More reform • Diversify revenues. • Earmark and insulate government funding. • Match your mandate to the money model you have. • Seek to complement, not compete…
Not survival for its own sake.. • Public service broadcasting is not synonymous with a state-owned broadcaster… • That would be a circular definition… • Define what is distinctive PBS that can be delivered – and not too diluted.
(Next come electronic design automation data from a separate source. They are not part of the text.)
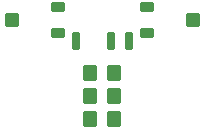
<source format=gbp>
%TF.GenerationSoftware,KiCad,Pcbnew,7.0.7-2.fc38*%
%TF.CreationDate,2023-10-08T12:29:29+05:30*%
%TF.ProjectId,tako_left,74616b6f-5f6c-4656-9674-2e6b69636164,rev?*%
%TF.SameCoordinates,Original*%
%TF.FileFunction,Paste,Bot*%
%TF.FilePolarity,Positive*%
%FSLAX46Y46*%
G04 Gerber Fmt 4.6, Leading zero omitted, Abs format (unit mm)*
G04 Created by KiCad (PCBNEW 7.0.7-2.fc38) date 2023-10-08 12:29:29*
%MOMM*%
%LPD*%
G01*
G04 APERTURE LIST*
G04 Aperture macros list*
%AMRoundRect*
0 Rectangle with rounded corners*
0 $1 Rounding radius*
0 $2 $3 $4 $5 $6 $7 $8 $9 X,Y pos of 4 corners*
0 Add a 4 corners polygon primitive as box body*
4,1,4,$2,$3,$4,$5,$6,$7,$8,$9,$2,$3,0*
0 Add four circle primitives for the rounded corners*
1,1,$1+$1,$2,$3*
1,1,$1+$1,$4,$5*
1,1,$1+$1,$6,$7*
1,1,$1+$1,$8,$9*
0 Add four rect primitives between the rounded corners*
20,1,$1+$1,$2,$3,$4,$5,0*
20,1,$1+$1,$4,$5,$6,$7,0*
20,1,$1+$1,$6,$7,$8,$9,0*
20,1,$1+$1,$8,$9,$2,$3,0*%
G04 Aperture macros list end*
%ADD10RoundRect,0.312500X-0.312500X-0.312500X0.312500X-0.312500X0.312500X0.312500X-0.312500X0.312500X0*%
%ADD11RoundRect,0.312500X0.312500X0.312500X-0.312500X0.312500X-0.312500X-0.312500X0.312500X-0.312500X0*%
%ADD12RoundRect,0.250000X0.350000X0.450000X-0.350000X0.450000X-0.350000X-0.450000X0.350000X-0.450000X0*%
%ADD13RoundRect,0.120000X-0.480000X-0.280000X0.480000X-0.280000X0.480000X0.280000X-0.480000X0.280000X0*%
%ADD14RoundRect,0.105000X-0.245000X-0.645000X0.245000X-0.645000X0.245000X0.645000X-0.245000X0.645000X0*%
%ADD15RoundRect,0.250000X-0.350000X-0.450000X0.350000X-0.450000X0.350000X0.450000X-0.350000X0.450000X0*%
G04 APERTURE END LIST*
D10*
%TO.C,BAT_HOLE-101*%
X38155480Y-57819423D03*
%TD*%
D11*
%TO.C,BAT_HOLE+101*%
X53428978Y-57819423D03*
%TD*%
D12*
%TO.C,R101*%
X46773372Y-62242136D03*
X44773372Y-62242136D03*
%TD*%
D13*
%TO.C,PSW101*%
X42041307Y-56712135D03*
X42041307Y-58922135D03*
X49541307Y-56712135D03*
X49541307Y-58922135D03*
D14*
X43541307Y-59572135D03*
X46541307Y-59572135D03*
X48041307Y-59572135D03*
%TD*%
D15*
%TO.C,R102*%
X44773374Y-64192135D03*
X46773374Y-64192135D03*
%TD*%
%TO.C,R103*%
X44773372Y-66142134D03*
X46773372Y-66142134D03*
%TD*%
M02*

</source>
Define your particular remit • democracy, rights and political debate • Impartial citizenship in elections • marginalised languages • all cultures • children and youth • trans-national “African” spirit • education and development • experimentation & exploring identity.
Seizing the moment • Do a “peer review” exercise to build joint momentum. • Capitalise on Digital Migration costs to promote reform to govts. • Use 2010 for longer-term gains. • Use technology – especially web and cellphones.
Seizing the politics • Utilise political flux to flex muscles and gain some autonomous space. When there’s polarisation, that’s the time to occupy the common ground. • Use the courts (eg. Macra, SABC) • Be responsive to all lobbies and complaints… • Promote media literacy, win the public.
And if you don’t? YOU WILL… • Preside over a declining institution • Be party to discredited content • Disserve your audiences • Betray your historical potential… • Make us all Afro-cynics…
TO SUM UP • Nice theory: let’s keep it! • Not nice practice: change it! • West Africa shows some of the future • Politics of the present very challenging • And to come: many more complications • Way ahead? Reform, define your remit, seize the moments. • Don’t let us down!